Quando um branco mata um negro, como às vezes acontece com
alguns polícias excessivamente nervosos nos EUA, a sentença popular é imediata:
trata-se, obviamente, de racismo. Quando, como aconteceu na quarta-feira, um
negro mata dois brancos, filma os homicídios e despeja tudo no Twitter para
efeitos de consagração, a coisa complica-se: o homem, para cúmulo, gay, era
capaz de ser vítima de discriminação, o que legitima parcialmente o crime. O
resto legitima-se com o direito de posse de armas, pelo que há que julgar a
Constituição e prender o revólver.
Em matéria de malabarismo mental, não faltam casos
parecidos. O terrorista do comboio francês, por exemplo, apenas queria roubar
para comer. Pelo menos é o que jura a advogada dele, que descreve um homem
miserável e subnutrido. Esqueceu-se de descrever de que maneira é que tamanha
penúria económica e física permite adquirir e transportar uma Kalashnikov de
600 euros e três quilos. Mas o principal é que a culpa é da exclusão social, ou
seja, da sociedade, ou seja, sua e minha. Por mim, estou disposto a confessar
tudo e a acatar o merecido castigo.
Entretanto, lembro a curiosa retórica com que se recebe os
refugiados que dia após dia chegam pelo Mediterrâneo e por onde calha. Segundo
a voz corrente nos media, a responsabilidade pela tragédia (humanitária, é de
bom-tom acrescentar) cabe inteirinha à Europa, a Europa que não recebe
devidamente, a Europa que não integra adequadamente, a Europa que, em suma, não
corresponde impecavelmente aos sonhos daqueles desgraçados,
disponibilizando-lhes em cinco minutos casa decente, emprego digno, subsídio de
assimilação e banda filarmónica. Os telejornais fervilham de repórteres a
apontar o dedo indignado.
Quase ninguém explica que as dificuldades de resposta da
Europa são inevitáveis perante a brutal, e desde há décadas incomparável,
migração de centenas de milhares de pessoas (350 mil em 2015). Quase ninguém
recorda que as dúvidas europeias são as próprias de gente civilizada, que tende
a ponderar as consequências dos seus actos. Quase ninguém nota que a Alemanha,
logo a Alemanha, tem liderado com a generosidade possível o processo de
acolhimento. Quase ninguém refere a veneração que inúmeros sírios passaram a
dedicar à senhora Merkel, logo à senhora Merkel. Sobretudo quase ninguém
informa que os refugiados, na imensa maioria muçulmanos, escapam precisamente
da selvajaria hoje recorrente nos países de origem e na religião que professam.

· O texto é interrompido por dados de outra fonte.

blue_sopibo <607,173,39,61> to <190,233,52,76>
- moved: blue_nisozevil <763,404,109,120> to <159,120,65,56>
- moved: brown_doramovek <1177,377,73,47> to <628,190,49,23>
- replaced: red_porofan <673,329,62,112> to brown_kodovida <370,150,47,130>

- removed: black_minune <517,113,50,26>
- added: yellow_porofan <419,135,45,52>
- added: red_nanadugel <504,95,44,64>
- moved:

Apesar do folclore jornalístico em contrário, que atribui ao bombeiro o fogo
posto pelo pirómano, a verdade é que o drama dos refugiados começa no Islão,
não na Europa.
A benefício da subtileza, também poderíamos falar dos
refugiados que são de facto "infiltrados" do ISIS e agremiações
similares. E dos refugiados que matam refugiados sob acusações de cristianismo.
E dos perigos de abordar estas matérias com mais lirismo adolescente do que
sensatez. Porém, dado que andamos ocupadíssimos a odiarmo-nos, não há tempo
para detalhes. O importante é estabelecer que a culpa é nossa. Culpa de quê?
Vê-se depois, ou nem isso. Certo é que a Europa é de fugir, embora os outros
misteriosamente fujam para a Europa.